■ Aim: Quote the data word for word, starting at the line that contains "Name the event" and stopping after the line that contains "12:00 PM -- exactly".

■ Stored rows:
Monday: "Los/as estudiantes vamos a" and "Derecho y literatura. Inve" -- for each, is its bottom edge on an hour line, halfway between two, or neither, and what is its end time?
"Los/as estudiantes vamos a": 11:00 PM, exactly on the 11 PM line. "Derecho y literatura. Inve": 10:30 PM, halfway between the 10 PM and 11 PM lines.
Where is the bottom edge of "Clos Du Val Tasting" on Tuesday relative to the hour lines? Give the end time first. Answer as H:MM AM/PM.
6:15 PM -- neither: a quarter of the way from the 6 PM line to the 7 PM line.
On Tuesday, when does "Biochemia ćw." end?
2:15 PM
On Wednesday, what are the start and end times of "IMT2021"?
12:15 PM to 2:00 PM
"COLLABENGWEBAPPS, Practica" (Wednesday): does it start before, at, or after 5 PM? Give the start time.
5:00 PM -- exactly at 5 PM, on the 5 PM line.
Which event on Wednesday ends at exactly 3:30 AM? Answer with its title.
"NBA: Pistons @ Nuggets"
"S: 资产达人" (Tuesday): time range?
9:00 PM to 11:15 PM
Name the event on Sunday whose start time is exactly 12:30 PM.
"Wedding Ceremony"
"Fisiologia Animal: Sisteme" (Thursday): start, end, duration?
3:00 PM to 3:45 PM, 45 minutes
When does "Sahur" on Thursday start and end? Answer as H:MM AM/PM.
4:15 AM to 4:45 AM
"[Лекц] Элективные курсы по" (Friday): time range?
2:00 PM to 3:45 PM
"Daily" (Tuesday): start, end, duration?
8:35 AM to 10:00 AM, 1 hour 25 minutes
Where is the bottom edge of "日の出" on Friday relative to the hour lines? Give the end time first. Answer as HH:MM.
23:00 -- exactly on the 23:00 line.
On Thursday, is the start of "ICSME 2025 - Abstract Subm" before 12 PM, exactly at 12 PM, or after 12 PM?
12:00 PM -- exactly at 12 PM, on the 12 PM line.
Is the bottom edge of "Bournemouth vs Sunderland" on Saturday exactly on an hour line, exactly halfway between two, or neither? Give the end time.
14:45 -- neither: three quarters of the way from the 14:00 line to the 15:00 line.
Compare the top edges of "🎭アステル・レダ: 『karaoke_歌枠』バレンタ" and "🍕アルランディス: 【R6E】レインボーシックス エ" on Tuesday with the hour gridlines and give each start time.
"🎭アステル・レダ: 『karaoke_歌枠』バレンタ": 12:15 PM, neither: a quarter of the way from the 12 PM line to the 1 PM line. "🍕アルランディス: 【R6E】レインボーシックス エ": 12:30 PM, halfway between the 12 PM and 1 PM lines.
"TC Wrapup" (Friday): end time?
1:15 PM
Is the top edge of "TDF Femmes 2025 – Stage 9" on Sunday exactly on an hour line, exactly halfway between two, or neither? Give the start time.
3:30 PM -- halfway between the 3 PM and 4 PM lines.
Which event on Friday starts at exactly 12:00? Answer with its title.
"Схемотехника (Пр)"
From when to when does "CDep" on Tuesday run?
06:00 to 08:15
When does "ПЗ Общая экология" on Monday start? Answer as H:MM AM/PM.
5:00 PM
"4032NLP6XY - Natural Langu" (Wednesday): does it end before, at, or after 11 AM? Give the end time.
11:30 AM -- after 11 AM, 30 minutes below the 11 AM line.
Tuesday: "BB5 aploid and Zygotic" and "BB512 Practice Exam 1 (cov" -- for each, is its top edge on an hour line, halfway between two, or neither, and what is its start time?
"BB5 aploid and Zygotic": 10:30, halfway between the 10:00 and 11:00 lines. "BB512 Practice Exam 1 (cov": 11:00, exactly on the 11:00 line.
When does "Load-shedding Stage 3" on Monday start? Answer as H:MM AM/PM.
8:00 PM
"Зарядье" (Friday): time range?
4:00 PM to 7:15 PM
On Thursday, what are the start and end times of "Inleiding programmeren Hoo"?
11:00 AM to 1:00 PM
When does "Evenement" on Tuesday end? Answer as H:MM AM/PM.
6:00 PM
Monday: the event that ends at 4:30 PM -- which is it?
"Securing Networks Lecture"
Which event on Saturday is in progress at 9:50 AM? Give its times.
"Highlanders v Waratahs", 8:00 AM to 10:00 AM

■ Written response:
Name the event on Sunday whose start time is exactly 12:30 PM.
"Wedding Ceremony"
"Fisiologia Animal: Sisteme" (Thursday): start, end, duration?
3:00 PM to 3:45 PM, 45 minutes
When does "Sahur" on Thursday start and end? Answer as H:MM AM/PM.
4:15 AM to 4:45 AM
"[Лекц] Элективные курсы по" (Friday): time range?
2:00 PM to 3:45 PM
"Daily" (Tuesday): start, end, duration?
8:35 AM to 10:00 AM, 1 hour 25 minutes
Where is the bottom edge of "日の出" on Friday relative to the hour lines? Give the end time first. Answer as HH:MM.
23:00 -- exactly on the 23:00 line.
On Thursday, is the start of "ICSME 2025 - Abstract Subm" before 12 PM, exactly at 12 PM, or after 12 PM?
12:00 PM -- exactly at 12 PM, on the 12 PM line.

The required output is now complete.